When is an “unsafe” school bus stop safe?
That’s the question several people previously involved in a dispute with the Rainy River District Board of Education still have on their minds.
Della McQuaker, a Devlin mother, was worried that a stop in question, located on the east side of the road just below the top of a steep hill, was dangerous for the morning pick-up of one of her neighbor’s children.
Her reasoning was that traffic heading east behind the bus would not be able to see it, and thus slow down, before getting to the top of the hill.
At the beginning of April, bus drivers Louella Anderson and Twyla Darrah, who also had noted the danger of the stop, brought news of the potential hazard to Warren Hoshizaki, the director of education for the Rainy River District School Board, and the board eventually did respond.

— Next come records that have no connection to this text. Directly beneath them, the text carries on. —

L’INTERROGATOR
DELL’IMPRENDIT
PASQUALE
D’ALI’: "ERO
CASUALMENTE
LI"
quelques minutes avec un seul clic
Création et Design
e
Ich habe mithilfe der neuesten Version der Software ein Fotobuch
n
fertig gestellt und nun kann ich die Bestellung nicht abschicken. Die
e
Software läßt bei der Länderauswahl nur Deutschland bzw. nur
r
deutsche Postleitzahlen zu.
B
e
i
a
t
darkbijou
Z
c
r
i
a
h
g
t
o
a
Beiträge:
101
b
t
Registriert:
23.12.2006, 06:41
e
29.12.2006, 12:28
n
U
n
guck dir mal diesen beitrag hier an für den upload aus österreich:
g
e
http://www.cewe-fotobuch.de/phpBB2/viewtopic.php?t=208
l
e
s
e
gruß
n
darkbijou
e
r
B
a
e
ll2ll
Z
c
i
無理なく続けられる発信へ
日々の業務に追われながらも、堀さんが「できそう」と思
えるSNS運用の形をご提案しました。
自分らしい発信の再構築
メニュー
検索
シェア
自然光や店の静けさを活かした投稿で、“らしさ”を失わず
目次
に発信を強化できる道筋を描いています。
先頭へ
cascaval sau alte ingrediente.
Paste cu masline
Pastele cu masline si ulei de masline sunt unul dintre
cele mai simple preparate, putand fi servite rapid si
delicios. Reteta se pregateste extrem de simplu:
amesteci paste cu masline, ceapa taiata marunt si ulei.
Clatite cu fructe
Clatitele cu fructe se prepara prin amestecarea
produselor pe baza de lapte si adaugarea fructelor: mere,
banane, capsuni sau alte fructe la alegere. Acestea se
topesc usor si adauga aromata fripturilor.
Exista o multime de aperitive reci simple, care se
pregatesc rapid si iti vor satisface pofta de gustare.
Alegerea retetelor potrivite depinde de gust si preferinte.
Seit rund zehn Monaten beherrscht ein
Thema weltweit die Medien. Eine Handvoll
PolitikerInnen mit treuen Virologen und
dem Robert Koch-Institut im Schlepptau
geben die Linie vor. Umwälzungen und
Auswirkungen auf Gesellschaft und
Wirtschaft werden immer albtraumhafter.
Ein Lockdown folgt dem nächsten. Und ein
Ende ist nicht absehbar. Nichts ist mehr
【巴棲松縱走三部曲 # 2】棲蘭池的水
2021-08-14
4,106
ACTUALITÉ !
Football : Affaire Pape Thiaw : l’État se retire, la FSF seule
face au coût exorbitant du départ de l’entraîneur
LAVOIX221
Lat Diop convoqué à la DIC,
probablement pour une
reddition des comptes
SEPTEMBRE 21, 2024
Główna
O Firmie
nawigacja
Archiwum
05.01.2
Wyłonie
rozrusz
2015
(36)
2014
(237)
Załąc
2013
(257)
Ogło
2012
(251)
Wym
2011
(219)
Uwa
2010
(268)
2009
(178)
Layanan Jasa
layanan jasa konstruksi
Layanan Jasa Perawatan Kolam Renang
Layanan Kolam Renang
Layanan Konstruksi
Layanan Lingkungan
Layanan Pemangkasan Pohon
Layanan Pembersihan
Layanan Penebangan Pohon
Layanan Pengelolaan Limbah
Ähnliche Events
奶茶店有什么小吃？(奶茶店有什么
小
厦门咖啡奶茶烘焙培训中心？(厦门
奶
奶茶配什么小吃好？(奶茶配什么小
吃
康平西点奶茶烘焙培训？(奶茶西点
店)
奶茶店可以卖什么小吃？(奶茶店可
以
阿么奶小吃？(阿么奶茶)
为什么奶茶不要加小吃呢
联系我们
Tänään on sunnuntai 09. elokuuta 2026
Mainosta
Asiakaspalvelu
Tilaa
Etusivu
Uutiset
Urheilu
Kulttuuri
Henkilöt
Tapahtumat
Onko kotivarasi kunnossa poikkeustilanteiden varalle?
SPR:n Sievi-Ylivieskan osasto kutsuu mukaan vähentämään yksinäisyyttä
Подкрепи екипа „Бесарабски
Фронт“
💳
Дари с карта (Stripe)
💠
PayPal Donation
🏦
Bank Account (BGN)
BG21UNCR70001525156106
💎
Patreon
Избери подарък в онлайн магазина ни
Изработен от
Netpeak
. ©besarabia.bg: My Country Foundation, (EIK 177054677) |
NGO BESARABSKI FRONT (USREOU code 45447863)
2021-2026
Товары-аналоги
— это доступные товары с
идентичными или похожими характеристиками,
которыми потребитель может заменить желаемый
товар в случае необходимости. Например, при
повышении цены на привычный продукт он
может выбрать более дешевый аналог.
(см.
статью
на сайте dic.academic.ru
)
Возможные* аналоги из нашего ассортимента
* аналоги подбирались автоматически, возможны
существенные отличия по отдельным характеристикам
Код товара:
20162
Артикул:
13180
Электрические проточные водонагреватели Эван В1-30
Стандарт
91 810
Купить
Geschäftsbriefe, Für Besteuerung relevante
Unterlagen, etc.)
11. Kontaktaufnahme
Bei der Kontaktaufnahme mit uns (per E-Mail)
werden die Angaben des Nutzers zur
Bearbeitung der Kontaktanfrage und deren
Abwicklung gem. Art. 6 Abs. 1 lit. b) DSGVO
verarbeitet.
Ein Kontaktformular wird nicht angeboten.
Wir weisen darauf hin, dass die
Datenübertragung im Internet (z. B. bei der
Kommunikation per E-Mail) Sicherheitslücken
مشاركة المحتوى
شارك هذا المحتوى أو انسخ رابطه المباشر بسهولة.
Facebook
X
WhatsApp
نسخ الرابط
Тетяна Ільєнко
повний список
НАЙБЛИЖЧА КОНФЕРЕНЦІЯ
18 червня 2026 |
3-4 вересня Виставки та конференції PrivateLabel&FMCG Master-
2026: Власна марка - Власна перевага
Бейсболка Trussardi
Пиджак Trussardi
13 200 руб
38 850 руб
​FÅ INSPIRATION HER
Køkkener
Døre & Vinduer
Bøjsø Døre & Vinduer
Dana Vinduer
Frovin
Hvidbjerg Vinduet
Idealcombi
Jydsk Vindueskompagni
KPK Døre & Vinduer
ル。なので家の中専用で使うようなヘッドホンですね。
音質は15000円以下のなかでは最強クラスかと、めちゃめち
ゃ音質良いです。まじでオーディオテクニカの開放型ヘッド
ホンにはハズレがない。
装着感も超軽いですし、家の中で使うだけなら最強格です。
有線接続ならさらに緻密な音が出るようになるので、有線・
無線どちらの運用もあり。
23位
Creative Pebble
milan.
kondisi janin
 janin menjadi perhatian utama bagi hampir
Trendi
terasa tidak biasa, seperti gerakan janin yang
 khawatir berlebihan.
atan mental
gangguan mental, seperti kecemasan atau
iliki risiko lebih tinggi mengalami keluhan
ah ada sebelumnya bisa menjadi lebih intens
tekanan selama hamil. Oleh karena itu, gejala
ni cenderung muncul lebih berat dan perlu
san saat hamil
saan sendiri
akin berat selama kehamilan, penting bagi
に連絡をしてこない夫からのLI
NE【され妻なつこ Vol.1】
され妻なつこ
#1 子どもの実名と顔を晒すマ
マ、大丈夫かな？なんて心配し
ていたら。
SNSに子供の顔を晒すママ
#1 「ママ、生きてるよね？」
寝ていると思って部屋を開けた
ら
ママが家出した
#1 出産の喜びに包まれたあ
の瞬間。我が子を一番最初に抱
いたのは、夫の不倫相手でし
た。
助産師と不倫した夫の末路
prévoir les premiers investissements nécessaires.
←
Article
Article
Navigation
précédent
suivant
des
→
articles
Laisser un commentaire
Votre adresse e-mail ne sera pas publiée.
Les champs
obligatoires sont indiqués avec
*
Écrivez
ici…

“It was brought to our attention, and we had the OPP go out and investigate the legality of the stop under the Ontario statutes,” said Hoshizaki.
“They determined it was a legal stop but that it could still be potentially dangerous,” he added. “On that recommendation, we applied to the MTO for the proper signage.
“There will be no buses stopping there until that signage is in place.”
But after hearing of this decision, McQuaker said it was not really addressing her point because the children getting on at this particular stop could board a bus going the opposite direction, which she noted is safer, just five minutes earlier (at 7:40 a.m. instead of 7:45 a.m.)
McQuaker charged the board should not leave it up to parents’ discretion as to when their kids get on the bus if there is an element of danger involved, or at least permit bus drivers the right to refuse to stop where they feel it is unsafe—particularly when a safe stop was available only five minutes earlier across the road.
“It’s a very dangerous stop—they shouldn’t put the signs up at all,” McQuaker said Monday, who remains concerned with the future of the stop.
“With the increased traffic flow due to the mill in Barwick, there’s never been so many loaded vehicles on the road at that time of day,” she warned.
“It’s a bad stop, and it’s been that way for quite a while,” echoed Darrah, who drives school bus for the board and makes the “safe” (7:40 a.m.) stop every morning.
“There was a couple of times when this particular bunch of kids have missed my bus, and Louella Anderson had to pick them five minutes behind me.
“When she drove by them once, though, then it really hit the fan,” Darrah said.
Although notified of the temporary policy not to stop at the “dangerous” stop until “school bus loading” signage is placed before the hill, Darrah noted that it may not be the best solution.
“Even with the signs, I have to ask, ‘How much does it work?” she remarked, recalling several instances she’s know of where drivers have taken “months” to notice new signage.
“I’d just as soon as have it the way it is now—having no stop is as safe as we could possibly make that stop,” she stressed.
Anderson was not available for comment as of press time.
But the school board has stuck by its decision, and signage eventually will mark the stop.
In the meantime, McQuaker is reminded of the tragic bus accident that occurred Dec. 5, 1993 where one student was killed and another permanently disabled.
“I do not have to look up this date as many parents and young people remember it,” she noted. “The cross that marks the spot reminds those who use the bus system, and those that love them, of the horror daily.”
“The details of that accident could not have been foreseen,” she added. “I don’t want the bus my child rides to school to be involved in or witness to such a tragedy, especially one that’s so preventable.”